§ Text passage

Begin

Writings consist of drafts of essays, plays, and book manuscripts. There are drafts of A Treatise on Color with palettes and color wheels, The Basis of Culture, and Macdonald-Wright's autobiography Bittersweet: An Artist's Life.

There are six diaries and numerous travel journals. One diary was written in Paris in 1909 in which Macdonald-Wright muses over the aesthetics of art and his color theories. Five additional disbound diaries cover his life from 1939-1973. Travel diaries date from 1959-1972 and cover trips to Italy, Japan, and Hawaii.

Printed material includes a copy of Les Synchromistes exhibition catalog, a newspaper clipping, and The Future of Painting by Willard Wright. Artwork consists of blueprints for Macdonald-Wright's Synchrome Kineidoscope, a color and light projecting machine first envisioned by Macdonald-Wright and Morgan Russell as early as 1913 and finally completed in the late 1950s.
Arrangement:
The collection is arranged as 5 series.

Series 1: Correspondence, circa 1907-circa 1972 (0.5 linear feet; Box 1)

End

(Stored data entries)
Begin

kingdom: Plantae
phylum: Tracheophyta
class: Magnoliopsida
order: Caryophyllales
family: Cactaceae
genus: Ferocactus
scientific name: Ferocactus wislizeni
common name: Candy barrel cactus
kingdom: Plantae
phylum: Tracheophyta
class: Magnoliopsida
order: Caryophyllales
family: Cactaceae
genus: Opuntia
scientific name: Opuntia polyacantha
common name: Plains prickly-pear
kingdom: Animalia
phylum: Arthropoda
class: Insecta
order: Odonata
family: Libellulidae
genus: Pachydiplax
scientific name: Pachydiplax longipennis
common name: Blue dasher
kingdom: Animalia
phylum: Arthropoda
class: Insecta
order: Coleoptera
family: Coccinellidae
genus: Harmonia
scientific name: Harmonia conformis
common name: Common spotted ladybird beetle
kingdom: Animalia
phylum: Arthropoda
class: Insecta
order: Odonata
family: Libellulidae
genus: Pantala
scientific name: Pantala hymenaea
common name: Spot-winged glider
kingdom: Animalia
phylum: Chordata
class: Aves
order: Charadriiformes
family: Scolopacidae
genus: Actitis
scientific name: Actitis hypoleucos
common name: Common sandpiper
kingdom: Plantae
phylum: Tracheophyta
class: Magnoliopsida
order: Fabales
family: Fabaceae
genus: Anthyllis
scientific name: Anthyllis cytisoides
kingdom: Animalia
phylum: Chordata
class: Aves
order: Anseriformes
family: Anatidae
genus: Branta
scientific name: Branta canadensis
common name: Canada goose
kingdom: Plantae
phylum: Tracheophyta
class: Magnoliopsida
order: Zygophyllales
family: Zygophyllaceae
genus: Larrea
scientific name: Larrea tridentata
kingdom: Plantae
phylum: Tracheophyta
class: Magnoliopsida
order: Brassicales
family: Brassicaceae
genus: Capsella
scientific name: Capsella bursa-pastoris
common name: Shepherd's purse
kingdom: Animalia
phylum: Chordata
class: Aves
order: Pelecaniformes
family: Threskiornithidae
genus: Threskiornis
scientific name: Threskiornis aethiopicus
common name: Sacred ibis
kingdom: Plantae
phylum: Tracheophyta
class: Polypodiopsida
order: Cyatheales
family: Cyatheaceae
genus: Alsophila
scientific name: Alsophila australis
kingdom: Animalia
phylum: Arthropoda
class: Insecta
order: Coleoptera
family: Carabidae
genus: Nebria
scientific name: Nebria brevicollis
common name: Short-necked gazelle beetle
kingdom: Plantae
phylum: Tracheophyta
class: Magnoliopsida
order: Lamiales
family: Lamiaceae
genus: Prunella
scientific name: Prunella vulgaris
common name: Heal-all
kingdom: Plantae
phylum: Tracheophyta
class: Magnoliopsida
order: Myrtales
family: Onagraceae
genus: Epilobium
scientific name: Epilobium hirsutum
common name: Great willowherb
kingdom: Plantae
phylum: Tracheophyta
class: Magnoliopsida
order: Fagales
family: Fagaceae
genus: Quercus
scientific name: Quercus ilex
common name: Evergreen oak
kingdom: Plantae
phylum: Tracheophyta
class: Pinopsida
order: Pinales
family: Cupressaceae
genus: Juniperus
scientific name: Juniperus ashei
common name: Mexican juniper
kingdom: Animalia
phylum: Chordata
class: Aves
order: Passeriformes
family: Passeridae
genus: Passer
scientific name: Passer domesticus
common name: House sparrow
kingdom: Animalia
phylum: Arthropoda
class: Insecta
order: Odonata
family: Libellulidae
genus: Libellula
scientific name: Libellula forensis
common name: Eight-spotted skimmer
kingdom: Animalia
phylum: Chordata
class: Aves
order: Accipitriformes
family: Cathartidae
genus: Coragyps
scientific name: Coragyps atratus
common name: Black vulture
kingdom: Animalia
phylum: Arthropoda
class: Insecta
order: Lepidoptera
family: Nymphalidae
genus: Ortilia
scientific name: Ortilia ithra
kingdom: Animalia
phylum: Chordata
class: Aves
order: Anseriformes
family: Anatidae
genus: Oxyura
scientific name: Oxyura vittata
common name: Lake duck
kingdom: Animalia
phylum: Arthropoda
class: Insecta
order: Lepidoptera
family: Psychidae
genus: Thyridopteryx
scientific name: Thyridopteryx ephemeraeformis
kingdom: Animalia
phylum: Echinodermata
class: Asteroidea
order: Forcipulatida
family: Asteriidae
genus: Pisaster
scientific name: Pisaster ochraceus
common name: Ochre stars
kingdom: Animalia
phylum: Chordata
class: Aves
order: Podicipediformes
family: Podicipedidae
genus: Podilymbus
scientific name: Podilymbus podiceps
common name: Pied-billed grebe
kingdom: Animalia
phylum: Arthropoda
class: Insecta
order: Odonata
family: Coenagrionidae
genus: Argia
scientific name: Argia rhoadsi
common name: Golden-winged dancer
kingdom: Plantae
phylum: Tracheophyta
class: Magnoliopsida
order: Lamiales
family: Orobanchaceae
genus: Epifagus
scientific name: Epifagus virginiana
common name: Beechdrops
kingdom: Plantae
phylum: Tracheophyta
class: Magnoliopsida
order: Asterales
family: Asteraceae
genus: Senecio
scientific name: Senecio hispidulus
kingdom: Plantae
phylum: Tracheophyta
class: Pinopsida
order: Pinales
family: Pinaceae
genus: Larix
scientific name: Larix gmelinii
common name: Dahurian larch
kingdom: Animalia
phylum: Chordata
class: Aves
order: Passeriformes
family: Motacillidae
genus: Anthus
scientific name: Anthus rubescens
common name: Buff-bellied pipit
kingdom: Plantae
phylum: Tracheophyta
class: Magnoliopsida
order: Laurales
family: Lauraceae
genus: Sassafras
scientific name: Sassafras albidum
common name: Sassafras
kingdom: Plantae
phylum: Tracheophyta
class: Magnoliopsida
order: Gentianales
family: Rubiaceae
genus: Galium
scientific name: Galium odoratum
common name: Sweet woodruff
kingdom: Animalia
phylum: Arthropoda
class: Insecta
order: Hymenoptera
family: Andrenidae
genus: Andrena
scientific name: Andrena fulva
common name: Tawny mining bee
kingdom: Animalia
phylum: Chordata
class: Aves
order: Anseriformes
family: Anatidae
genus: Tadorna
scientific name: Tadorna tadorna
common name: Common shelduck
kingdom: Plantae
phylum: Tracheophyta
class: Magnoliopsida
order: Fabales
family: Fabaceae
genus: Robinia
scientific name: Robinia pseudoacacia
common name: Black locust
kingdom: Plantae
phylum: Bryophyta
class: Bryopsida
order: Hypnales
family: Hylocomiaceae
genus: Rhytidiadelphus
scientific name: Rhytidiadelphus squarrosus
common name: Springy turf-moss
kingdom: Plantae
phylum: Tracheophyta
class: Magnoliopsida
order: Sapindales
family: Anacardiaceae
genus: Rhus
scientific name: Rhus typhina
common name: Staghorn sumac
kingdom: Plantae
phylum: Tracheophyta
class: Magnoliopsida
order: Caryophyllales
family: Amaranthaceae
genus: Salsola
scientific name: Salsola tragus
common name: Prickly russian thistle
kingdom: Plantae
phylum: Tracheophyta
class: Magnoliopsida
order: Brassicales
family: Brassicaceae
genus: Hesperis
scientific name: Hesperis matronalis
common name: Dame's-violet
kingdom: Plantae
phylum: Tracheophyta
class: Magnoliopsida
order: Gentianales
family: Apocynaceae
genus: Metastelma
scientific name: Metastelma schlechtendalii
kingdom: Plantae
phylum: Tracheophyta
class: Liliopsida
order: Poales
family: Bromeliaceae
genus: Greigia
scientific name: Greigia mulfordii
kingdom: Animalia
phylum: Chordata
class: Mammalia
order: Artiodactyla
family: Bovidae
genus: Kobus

End

§ Required task
Extend the description of the Macdonald-Wright papers, picking up right after its last line.

§ Result
Series 2: Writings, 1920-circa 1970 (0.9 linear feet; Box 1-2)

Series 3: Diaries, 1909-1973 (1.3 linear feet; Box 2-3)

Series 4: Printed Material, 1913-1967 (0.3 linear feet; Box 3, OV 4)

Series 5: Artwork, 1969 (0.1 linear feet; Box 3, OV 4)
Biographical / Historical:
Stanton Macdonald-Wright (1890-1973) was the creator of a modernist style of painting based on pure spectral color known as chromatic abstraction or "Synchromism." He worked in New York and later primarily in Los Angeles.

Stanton Macdonald-Wright was born in 1890 in Charlottesville, Virginia. In 1900 the family moved to Santa Monica, California where they ran a seaside hotel. A few years later he took courses at the Art Students League in Los Angeles, studying under Warren T. Huges. His older brother was Willard Huntington Wright, a respected art critic who wrote Modern Painting: Its Tendency and Meaning (1915), upon which he collaborated with his younger brother Stanton, and The Future of Painting (1923), and later became a detective novelist under the name S. S. Van Dine.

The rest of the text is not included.